Where is My Journey
Where Is My Journey
Where is My Journey is a diagrammatic moving image poem—an experimental composition that unfolds as a monological conversation with time, space, and memory. Through its fragmented editing and layered montage, the work opens fissures—temporal, visual, and aural—that disturb linear perception and raise questions about the personal experience of time and its residual traces. The work engages with the interplay between image and thought, proposing an intimate yet speculative mode of cinema. Drawing from Gilles Deleuze’s concept of the diagram, it investigates how montage can operate not simply as a technique of juxtaposition but as a spatial and mental construction—an active frame of becoming. At the heart of this project lies the effort to synthesise theory, artistic practice, and lived memory. The frame, in this context, is not just a compositional boundary but a dynamic field where perception and thought are continually negotiated. It becomes a zone of resonance: between internal and external space, between structure and sensation.

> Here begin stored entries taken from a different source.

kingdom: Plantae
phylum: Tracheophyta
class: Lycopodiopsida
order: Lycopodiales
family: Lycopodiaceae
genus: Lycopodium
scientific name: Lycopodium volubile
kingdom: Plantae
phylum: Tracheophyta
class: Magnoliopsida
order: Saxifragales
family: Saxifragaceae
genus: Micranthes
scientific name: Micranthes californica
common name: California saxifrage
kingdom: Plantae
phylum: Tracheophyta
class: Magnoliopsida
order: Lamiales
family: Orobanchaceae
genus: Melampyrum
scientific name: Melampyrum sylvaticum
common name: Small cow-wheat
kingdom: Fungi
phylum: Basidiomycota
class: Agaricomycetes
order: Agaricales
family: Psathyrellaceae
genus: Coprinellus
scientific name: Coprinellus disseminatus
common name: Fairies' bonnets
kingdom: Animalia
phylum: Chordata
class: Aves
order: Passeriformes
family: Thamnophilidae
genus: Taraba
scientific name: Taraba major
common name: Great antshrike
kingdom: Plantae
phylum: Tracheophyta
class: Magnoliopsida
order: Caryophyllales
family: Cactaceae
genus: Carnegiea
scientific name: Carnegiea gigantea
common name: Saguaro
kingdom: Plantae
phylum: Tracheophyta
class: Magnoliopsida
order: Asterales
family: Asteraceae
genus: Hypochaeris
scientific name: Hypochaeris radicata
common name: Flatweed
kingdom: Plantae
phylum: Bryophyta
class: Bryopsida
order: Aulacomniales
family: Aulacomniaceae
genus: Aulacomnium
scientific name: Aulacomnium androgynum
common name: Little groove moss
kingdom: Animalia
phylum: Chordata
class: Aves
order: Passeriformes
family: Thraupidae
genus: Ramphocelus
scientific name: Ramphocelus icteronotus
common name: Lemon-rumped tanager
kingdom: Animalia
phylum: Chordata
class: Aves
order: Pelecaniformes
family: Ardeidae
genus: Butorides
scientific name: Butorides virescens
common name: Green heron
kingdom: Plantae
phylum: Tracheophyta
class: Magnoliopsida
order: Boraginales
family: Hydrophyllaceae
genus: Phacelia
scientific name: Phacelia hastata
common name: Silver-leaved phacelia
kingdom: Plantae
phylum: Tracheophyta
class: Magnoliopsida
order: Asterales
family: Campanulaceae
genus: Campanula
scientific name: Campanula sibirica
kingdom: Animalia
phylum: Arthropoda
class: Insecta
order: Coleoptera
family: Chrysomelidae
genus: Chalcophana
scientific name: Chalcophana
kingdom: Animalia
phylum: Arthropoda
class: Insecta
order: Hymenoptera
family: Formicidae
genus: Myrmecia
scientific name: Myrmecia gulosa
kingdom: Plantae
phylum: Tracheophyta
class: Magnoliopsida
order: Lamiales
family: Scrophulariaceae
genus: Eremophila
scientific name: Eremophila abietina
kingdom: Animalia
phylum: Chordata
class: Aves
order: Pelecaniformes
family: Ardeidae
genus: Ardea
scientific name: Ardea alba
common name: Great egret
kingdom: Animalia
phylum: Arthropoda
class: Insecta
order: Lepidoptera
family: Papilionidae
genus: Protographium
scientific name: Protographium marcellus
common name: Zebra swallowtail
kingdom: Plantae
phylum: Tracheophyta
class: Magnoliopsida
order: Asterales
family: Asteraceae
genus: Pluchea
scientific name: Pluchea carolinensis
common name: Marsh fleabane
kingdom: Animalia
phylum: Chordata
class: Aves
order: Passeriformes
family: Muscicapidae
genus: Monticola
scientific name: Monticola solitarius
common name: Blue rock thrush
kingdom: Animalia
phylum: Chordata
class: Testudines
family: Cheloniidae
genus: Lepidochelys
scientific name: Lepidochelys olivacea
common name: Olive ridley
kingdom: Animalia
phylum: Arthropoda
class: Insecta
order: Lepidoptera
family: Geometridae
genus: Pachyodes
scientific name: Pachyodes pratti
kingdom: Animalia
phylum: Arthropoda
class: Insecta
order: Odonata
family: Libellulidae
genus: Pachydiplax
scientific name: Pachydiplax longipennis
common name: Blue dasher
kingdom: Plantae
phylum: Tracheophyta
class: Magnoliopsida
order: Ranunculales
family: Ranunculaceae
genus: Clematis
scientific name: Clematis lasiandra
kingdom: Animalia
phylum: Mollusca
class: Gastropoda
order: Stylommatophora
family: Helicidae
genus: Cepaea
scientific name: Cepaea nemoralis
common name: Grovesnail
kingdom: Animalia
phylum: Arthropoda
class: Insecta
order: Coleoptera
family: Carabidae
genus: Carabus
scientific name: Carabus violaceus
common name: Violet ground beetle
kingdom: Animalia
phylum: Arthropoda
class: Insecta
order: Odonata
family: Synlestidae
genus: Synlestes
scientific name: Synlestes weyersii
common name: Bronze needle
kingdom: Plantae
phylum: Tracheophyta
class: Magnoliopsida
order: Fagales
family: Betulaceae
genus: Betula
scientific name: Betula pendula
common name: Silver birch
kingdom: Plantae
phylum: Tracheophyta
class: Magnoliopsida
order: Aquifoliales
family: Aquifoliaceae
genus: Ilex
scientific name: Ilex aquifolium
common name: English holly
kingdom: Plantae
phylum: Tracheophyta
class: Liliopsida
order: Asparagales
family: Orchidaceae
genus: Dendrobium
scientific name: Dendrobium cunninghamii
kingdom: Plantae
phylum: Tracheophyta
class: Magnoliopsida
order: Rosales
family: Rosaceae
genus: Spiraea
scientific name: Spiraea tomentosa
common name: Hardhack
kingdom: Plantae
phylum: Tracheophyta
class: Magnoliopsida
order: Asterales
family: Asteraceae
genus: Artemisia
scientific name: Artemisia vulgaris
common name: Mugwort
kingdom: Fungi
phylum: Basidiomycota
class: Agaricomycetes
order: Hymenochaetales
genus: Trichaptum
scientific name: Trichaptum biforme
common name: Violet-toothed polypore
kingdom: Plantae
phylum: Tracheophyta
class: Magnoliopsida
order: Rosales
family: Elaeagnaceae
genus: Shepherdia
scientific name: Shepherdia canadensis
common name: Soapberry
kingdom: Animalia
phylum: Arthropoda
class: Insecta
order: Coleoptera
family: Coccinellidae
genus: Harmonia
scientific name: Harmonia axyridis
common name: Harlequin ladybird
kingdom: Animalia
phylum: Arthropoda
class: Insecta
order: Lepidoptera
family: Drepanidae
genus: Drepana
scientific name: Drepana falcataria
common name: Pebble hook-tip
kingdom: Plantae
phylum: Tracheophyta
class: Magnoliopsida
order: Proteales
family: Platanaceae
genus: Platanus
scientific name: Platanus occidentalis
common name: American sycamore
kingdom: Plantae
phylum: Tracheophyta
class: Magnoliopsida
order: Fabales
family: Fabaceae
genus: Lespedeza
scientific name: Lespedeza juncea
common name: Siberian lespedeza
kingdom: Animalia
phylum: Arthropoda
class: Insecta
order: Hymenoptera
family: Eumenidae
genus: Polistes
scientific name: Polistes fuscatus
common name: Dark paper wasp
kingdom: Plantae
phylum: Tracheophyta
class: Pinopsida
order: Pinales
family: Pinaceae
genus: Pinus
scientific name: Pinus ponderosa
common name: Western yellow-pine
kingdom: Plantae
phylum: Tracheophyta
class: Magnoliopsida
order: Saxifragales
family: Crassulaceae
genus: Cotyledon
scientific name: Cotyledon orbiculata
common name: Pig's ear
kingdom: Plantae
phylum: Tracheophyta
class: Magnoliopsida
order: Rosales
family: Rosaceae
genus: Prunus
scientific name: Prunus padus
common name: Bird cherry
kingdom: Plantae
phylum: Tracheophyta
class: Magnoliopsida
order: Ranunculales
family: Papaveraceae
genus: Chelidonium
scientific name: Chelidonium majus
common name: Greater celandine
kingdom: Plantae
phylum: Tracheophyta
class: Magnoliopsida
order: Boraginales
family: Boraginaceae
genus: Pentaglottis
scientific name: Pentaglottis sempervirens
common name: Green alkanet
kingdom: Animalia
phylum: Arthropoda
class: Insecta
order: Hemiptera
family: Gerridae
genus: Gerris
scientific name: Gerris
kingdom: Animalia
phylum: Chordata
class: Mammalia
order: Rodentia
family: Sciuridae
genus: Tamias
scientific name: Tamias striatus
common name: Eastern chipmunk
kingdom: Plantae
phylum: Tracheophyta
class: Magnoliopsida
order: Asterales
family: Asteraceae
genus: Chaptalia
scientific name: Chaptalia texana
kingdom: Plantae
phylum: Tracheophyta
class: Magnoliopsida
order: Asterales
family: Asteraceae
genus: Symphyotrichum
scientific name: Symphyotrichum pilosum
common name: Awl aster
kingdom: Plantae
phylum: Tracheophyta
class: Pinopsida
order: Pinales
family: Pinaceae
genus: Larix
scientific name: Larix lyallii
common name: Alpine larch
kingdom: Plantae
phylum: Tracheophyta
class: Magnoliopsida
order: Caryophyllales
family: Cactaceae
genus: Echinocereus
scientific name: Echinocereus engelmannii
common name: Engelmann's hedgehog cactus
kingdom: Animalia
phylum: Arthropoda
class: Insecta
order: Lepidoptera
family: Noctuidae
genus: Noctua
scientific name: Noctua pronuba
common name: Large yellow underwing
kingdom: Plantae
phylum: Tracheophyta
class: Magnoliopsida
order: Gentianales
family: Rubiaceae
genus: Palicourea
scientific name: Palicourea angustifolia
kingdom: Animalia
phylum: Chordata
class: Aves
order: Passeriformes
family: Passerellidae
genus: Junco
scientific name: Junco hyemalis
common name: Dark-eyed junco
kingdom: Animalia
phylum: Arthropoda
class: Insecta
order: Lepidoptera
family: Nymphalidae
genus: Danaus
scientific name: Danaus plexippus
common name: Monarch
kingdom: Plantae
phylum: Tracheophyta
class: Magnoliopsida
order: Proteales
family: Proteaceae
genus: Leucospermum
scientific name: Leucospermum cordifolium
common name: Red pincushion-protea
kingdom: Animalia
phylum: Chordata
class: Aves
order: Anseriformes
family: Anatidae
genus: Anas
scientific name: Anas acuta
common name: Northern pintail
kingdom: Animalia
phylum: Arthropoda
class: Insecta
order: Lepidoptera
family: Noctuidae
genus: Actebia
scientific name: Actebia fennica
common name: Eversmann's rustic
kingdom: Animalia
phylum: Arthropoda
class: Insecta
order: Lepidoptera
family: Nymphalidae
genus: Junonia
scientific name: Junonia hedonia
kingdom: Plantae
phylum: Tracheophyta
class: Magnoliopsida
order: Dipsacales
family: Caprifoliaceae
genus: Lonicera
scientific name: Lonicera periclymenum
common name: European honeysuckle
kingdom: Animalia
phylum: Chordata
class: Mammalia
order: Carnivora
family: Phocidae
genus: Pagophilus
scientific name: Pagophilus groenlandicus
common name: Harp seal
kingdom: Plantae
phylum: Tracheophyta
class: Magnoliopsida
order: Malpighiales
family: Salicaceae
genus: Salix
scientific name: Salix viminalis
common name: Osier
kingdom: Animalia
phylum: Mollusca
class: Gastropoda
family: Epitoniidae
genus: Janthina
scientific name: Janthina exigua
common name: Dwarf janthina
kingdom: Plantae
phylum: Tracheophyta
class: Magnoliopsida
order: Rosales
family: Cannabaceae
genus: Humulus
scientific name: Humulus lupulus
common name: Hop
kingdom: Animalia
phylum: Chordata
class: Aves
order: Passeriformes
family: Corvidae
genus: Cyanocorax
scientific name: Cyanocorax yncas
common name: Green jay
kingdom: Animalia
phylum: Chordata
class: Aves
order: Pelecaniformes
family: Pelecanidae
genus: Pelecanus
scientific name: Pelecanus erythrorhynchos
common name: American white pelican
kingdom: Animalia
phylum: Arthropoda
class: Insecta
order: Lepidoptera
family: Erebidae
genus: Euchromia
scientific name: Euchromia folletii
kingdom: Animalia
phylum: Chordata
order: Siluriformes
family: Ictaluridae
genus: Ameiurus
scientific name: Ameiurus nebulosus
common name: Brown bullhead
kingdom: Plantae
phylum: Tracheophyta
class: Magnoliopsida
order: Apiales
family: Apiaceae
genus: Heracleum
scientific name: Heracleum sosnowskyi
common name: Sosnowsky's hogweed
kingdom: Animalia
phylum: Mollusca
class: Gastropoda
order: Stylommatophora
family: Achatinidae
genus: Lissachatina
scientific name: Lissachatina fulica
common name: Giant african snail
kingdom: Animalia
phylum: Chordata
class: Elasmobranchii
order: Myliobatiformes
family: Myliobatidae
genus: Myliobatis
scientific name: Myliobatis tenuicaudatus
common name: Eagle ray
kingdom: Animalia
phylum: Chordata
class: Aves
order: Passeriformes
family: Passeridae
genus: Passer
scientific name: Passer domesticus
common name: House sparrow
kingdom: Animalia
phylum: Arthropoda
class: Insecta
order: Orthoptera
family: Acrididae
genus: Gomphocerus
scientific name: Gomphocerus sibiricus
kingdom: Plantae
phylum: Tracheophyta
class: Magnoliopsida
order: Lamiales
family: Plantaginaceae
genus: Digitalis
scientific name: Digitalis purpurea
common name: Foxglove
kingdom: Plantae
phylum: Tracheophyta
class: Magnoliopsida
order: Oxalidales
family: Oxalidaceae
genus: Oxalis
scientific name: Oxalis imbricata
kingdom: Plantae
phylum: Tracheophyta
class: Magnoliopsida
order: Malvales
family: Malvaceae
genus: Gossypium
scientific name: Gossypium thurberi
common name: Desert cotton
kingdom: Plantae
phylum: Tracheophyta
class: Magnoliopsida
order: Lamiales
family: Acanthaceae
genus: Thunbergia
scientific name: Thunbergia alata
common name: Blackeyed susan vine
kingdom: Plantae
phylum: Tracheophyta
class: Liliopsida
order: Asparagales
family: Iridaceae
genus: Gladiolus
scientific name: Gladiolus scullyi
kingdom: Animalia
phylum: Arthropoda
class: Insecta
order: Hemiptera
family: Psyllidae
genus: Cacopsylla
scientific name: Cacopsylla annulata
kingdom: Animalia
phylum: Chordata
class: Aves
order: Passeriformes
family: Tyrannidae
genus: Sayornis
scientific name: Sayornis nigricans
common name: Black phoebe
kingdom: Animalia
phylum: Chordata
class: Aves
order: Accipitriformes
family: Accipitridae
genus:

Alongside academic writings, this piece contributes to an ongoing inquiry into the role of montage in shaping the temporal and spatial conditions of moving image practice. It asks: What can a new notion of the frame do to cinematic experience—and conversely, what can cinematic practice reveal about the nature of framing itself? Rather than offering a resolved narrative, Where is My Journey lingers in the uncertainties of movement and fragmentation. It proposes a poetics of interruption—where image, sound, and silence are composed not to communicate a story, but to evoke a spatial condition of thought.